Apple founder Steve Jobs helped create an entire culture around the products his company produces. What would it be like if leaders created a culture around the manner in which he lead his companies.
The Cinnamon Girl once told me that the average American family owned something like $2000 worth of Apple products and, before I could even begin to debate her – never a good idea, debating The Cinnamon Girl – my mind began to catalog the devices in our home and in our hands: computers, iPhones, iPads, Apple TV, etc. The numbers added up very quickly.

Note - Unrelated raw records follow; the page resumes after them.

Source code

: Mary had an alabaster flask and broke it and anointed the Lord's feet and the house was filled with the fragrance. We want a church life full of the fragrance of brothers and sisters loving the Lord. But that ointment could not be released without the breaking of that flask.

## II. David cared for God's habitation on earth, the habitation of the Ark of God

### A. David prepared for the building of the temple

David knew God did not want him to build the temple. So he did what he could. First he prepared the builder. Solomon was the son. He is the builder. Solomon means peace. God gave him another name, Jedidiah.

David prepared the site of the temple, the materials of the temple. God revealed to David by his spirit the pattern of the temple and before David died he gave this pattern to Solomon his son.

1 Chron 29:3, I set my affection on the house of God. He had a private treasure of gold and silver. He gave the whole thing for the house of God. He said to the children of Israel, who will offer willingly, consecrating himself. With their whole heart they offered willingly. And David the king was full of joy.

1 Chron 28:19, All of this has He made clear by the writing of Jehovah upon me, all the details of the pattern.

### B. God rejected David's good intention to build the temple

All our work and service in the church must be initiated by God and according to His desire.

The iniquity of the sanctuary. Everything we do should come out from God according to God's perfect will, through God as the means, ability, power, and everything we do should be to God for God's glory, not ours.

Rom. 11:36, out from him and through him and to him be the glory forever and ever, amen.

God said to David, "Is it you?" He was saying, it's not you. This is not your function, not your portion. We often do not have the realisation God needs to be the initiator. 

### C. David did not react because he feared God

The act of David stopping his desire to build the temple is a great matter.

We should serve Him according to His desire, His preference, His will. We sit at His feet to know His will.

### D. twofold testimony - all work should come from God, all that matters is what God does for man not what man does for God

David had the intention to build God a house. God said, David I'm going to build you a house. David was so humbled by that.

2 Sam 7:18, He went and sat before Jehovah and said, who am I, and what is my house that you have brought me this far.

Apple makes quality products. There is no doubt of that. Apple delivers quality service. The is, likewise, little debate here. It seems to me that Apple is the only company that could make me even consider spending money on a watch (4.24.15 is coming, right?).
All that said, I do not consider myself a part of “The Apple Culture.” Perhaps this is a delusion, but I maintain it vigorously. Apple Stores drive me crazy. I bristle at Apple’s media saturation. I resist the pull of eating the fruit of the garden.
Obviously, I am not always successful in that resistance.
But I recognize there is something different and special about the company. That quality seems to come, at least in part, from the late Steve Jobs, Apple’s co-founder.
There’s nothing insightful in stating that. Jobs was an outside-the-box, premise challenging, pain-in-the-ass type thinker who seemed both uncomfortable in any status quo situation and unable to sit quietly within one. He did things differently and it’s no surprise that Apple and, later, Pixar – another company Jobs had a hand in founding, would adopt his way of proceeding.
Time Magazine published a piece this week on how Jobs ran meetings and it’s worth a read for anyone – any leader – who has ever had to convene a gathering and chair it. You can read the whole article (which includes video of a young Jobs) HERE but the highlights are:
- Show Your Passion
- Focus on Creating value
- Challenge Your Team
- Keep Everyone on Course
- Define the Right Priorities
- Know When to Interrupt
- Learn from the Past but Don’t Let It Own You
- Focus on the Positive
Sounds just like every meeting you’ve ever been in, right? Worse yet, it sounds just like every meeting you’ve ever run, correct?
As leaders, we could all learn a thing or two from Jobs. Our constituents might appreciate it if we did.